You can make a "date night". You don't have to think about who will initiate sex. You know it is coming and so will she. It does not have to be rote or scheduled if you apply some imagination. You can start with a romantic dinner, dancing, movie, etc and just go with the flow and culminate in bed.
Role playing, if you can get into that, is enjoyed by many couples. Pirate and princess. Pizza delivery man and customer (suddenly discovering she hasn't enough cash for a tip). Prostitute and customer (and remember, genders can go either way-you can be a gigolo as well as she can be a hooker), etc.

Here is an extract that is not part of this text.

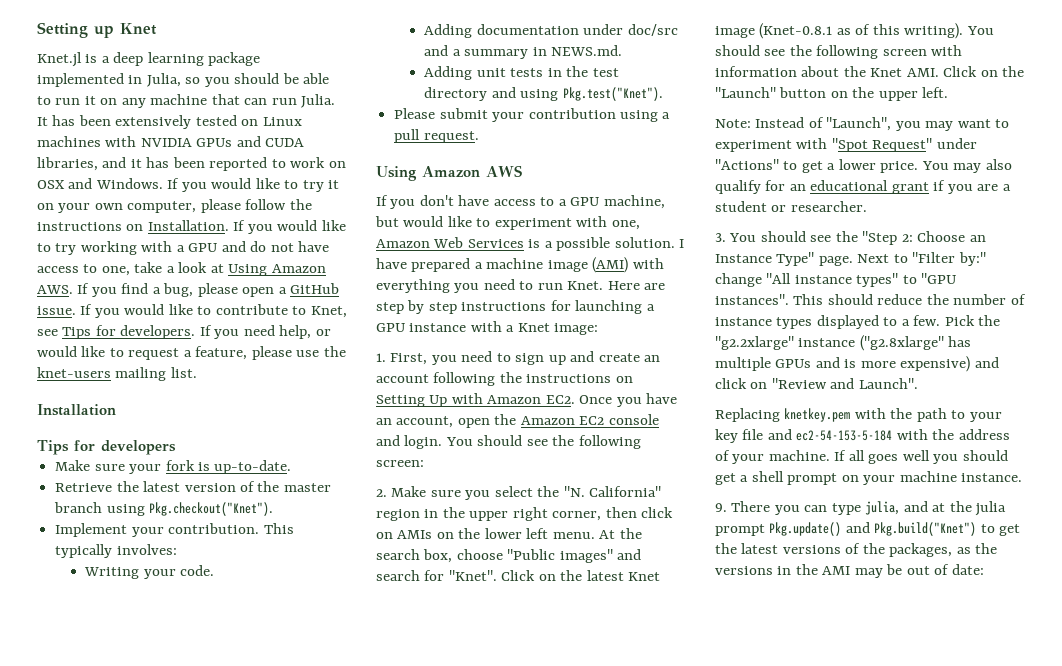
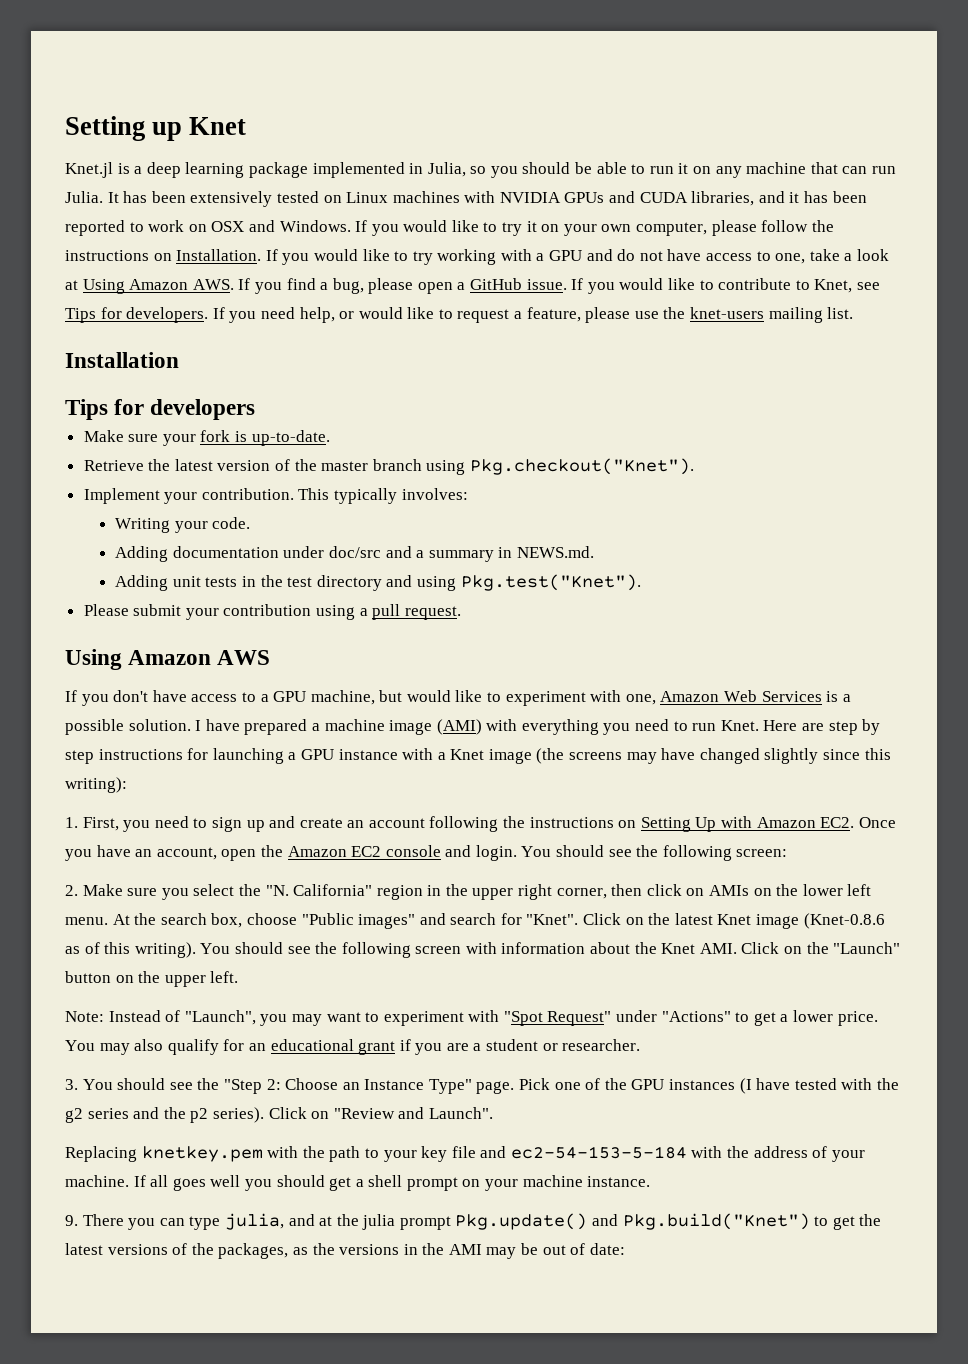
[554,323,599,335] image: -> [488,748,891,764] [65,777,127,793] image (the screens may have changed slightly since this writing):
[759,23,833,39] (Knet-0.8.1 -> [803,913,885,929] (Knet-0.8.6
[857,252,986,266] [715,273,957,287] [715,294,1026,305] [715,315,1001,329] [715,335,972,351] [715,356,999,372] [715,378,747,389] Next to "Filter by:" change "All instance types" to "GPU instances". This should reduce the number of instance types displayed to a few. Pick the "g2.2xlarge" instance ("g2.8xlarge" has multiple GPUs and is more expensive) and click -> [519,1078,899,1094] [65,1107,307,1123] Pick one of the GPU instances (I have tested with the g2 series and the p2 series). Click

You could, just for a change of pace surprise her with an impromptu "quickie" in a safe place. You don't have to be "in the mood" to initiate. Just decide that you will do it. Not unlike bringing home flowers for no reason. Just a "fake it 'tl you make it" sort a thing. One scenario: Come home, grab her hand and lead her into the bedroom and start gently taking her clothes off. If she is not in the mood, of course, you can stop. But likely she will express surprise and unencumbered glee.
Your implant has provided you with a golden opportunity. Your libido may be flagging, but your ABILITY is truly astounding now. Just add some imagination and power through. Your wife and your pecker will be the more thankful for it.